We have 2 production environments say XX and XY. Both are on Oracle 11g Release 11.2.0.2.0. Both the environments have a queue table and a job queue to en-queue/de-queue jobs and process them. The application server is Apache Tomcat Version 6.0.32.
The problem I am facing is that in XX environment, the Oracle scheduler gets "hanged" or "stuck" almost daily at 4.30pm local time, whereas in XY environment it works perfectly fine. The entries for the scheduled jobs start accumulating in the queue table causing alerts to trigger off. Someone then has to re-start the application server after which the whole thing works perfectly fine and the pending jobs are processed without any issues. The DBA always says no issues in the database, but I am not really convinced.
Searching on google led me to this link : DBMS_SCHEDULER jobs stuck after upgrade to 11.2 And based on the explanation I checked and compared the DB parameter job_queue_processes. It has got the same values/details, so I am at a dead-end here.
Once while re-starting the application I got the below exception on the output/display but not in the logs:
Mar 18, 2014 11:44:19 AM org.apache.catalina.startup.Catalina stopServer
SEVERE: Catalina.stop:
java.net.ConnectException: Connection refused
at java.net.PlainSocketImpl.socketConnect(Native Method)
at java.net.PlainSocketImpl.doConnect(PlainSocketImpl.java:351)
at java.net.PlainSocketImpl.connectToAddress(PlainSocketImpl.java:213)
at java.net.PlainSocketImpl.connect(PlainSocketImpl.java:200)
at java.net.SocksSocketImpl.connect(SocksSocketImpl.java:366)
at java.net.Socket.connect(Socket.java:529)
at java.net.Socket.connect(Socket.java:478)
at java.net.Socket.<init>(Socket.java:375)
at java.net.Socket.<init>(Socket.java:189)
at org.apache.catalina.startup.Catalina.stopServer(Catalina.java:422)
at sun.reflect.NativeMethodAccessorImpl.invoke0(Native Method)
at sun.reflect.NativeMethodAccessorImpl.invoke(NativeMethodAccessorImpl.java:39)
at sun.reflect.DelegatingMethodAccessorImpl.invoke(DelegatingMethodAccessorImpl.java:25)
at java.lang.reflect.Method.invoke(Method.java:597)
at org.apache.catalina.startup.Bootstrap.stopServer(Bootstrap.java:338)
at org.apache.catalina.startup.Bootstrap.main(Bootstrap.java:416)
So now I am wondering,
- Is it the case that while jobs are getting enqueued, the connection to DB is getting lost in between, causing the Oracle scheduler to "hang" in between?
- Is there any other database parameter I need to verify/validate?
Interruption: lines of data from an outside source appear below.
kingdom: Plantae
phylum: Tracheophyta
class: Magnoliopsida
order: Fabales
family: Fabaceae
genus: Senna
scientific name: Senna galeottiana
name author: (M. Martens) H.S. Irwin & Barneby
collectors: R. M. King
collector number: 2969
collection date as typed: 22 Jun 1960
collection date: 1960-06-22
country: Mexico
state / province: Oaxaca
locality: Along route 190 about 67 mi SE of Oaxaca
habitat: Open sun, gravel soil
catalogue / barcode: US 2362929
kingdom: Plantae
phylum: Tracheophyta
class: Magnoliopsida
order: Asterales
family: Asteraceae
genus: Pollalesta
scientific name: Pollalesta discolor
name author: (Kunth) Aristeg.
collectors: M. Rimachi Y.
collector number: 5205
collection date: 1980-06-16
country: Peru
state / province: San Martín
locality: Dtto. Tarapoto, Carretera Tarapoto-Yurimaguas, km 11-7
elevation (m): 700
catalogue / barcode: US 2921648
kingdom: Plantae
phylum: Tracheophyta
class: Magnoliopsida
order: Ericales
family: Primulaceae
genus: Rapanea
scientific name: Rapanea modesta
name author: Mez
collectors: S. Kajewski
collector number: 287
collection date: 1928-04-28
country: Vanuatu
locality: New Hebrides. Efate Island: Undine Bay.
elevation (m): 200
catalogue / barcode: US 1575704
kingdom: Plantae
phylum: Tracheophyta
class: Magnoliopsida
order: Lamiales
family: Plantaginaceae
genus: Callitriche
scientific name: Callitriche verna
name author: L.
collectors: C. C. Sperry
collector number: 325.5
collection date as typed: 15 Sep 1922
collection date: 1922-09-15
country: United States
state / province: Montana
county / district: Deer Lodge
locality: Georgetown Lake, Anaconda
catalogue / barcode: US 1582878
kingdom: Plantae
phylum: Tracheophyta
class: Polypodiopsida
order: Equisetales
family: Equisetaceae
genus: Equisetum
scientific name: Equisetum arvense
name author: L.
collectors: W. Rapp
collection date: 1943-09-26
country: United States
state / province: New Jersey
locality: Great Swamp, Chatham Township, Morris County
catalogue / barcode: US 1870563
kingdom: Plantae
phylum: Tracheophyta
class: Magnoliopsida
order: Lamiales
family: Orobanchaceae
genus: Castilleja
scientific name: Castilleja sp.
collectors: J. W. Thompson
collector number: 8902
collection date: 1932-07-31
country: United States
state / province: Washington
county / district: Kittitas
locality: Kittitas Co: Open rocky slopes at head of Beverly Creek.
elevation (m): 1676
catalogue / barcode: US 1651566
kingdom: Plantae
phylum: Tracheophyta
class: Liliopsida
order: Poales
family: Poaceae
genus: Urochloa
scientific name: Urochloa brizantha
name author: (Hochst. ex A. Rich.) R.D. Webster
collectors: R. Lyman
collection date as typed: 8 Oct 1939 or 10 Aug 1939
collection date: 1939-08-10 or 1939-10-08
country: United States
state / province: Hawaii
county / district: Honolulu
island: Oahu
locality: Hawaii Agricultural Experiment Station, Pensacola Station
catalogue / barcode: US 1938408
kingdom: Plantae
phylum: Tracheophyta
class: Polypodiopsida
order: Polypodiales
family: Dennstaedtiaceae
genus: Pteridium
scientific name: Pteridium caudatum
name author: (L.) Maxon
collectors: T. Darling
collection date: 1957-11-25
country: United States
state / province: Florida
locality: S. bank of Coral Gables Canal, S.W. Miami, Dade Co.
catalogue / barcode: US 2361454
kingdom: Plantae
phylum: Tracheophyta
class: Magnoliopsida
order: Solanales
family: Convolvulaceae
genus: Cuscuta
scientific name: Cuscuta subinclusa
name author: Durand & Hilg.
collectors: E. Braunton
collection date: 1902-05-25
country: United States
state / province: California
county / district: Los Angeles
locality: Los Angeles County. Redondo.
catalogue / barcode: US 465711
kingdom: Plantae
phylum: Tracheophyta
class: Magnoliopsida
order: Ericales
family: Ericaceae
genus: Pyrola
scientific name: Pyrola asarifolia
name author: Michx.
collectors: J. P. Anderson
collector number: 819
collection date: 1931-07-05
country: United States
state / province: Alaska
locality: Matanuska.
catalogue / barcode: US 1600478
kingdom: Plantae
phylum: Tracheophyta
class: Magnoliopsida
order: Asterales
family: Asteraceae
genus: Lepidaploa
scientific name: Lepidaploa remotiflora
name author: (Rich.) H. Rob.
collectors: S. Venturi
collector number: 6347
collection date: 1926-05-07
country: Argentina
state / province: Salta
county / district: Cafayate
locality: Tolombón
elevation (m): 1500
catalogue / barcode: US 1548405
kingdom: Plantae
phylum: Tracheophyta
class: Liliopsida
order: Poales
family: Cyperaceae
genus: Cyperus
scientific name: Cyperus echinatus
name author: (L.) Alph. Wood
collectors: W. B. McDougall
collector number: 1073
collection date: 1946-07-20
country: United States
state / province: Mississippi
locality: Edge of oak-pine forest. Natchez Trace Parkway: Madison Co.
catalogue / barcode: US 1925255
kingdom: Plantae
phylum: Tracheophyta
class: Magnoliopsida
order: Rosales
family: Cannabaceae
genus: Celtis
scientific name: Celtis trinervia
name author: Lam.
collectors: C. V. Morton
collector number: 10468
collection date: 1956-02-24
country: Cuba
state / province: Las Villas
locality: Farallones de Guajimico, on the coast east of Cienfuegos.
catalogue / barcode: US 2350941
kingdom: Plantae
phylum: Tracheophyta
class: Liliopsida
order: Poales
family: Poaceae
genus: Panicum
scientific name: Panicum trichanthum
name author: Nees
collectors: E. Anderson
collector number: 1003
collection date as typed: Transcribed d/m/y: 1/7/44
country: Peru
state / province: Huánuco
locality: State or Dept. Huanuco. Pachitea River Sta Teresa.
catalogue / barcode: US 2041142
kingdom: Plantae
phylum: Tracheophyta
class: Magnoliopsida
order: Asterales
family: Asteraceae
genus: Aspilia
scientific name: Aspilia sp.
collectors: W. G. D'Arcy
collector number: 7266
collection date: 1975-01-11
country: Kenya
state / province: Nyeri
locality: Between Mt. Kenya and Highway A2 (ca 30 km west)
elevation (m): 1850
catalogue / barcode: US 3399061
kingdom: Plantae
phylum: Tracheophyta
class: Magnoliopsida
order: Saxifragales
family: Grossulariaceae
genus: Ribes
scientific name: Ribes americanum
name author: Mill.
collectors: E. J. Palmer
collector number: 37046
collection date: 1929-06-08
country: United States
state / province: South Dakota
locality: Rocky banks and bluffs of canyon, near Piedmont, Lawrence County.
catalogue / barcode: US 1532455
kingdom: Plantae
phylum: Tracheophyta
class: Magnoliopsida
Is this is a known bug in Oracle? If yes is it documented anywhere? Sorry I may have missed out reading.
- Is there any other information that I need to ask the DBA to check?
Thanks in advance for any help.
EDIT: Link for the output of the query => select * from DBA_SCHEDULER_JOBS
is given in the excel at the link: Job_output.xlsx
Thanks!
Update as on 20/Mar/2014
The problem is not resolved as yet. Hence some more output from queries is posted below in the question.
SQL> select queue,msg_state,expiration_reason,count(*)
2 from AQ$JOB_QTBL
3 group by queue,msg_state,expiration_reason;
QUEUE MSG_STATE EXPIRATION_REASON COUNT(*)
------------------------------ ---------------- ------------------ ----------
JOB_Q READY 4
SQL> select owner, name, queue_type, max_retries, retry_delay
2 from dba_queues
3 where queue_table = 'JOB_QTBL'
4 and owner = 'ENV_XX';
OWNER NAME QUEUE_TYPE MAX_RETRIES RETRY_DELAY
------------------------------ ------------------------------ -------------------- ----------- -----------
ENV_XX AQ$_JOB_QTBL_E EXCEPTION_QUEUE 0 0
ENV_XX JOB_Q NORMAL_QUEUE 5 0
SQL>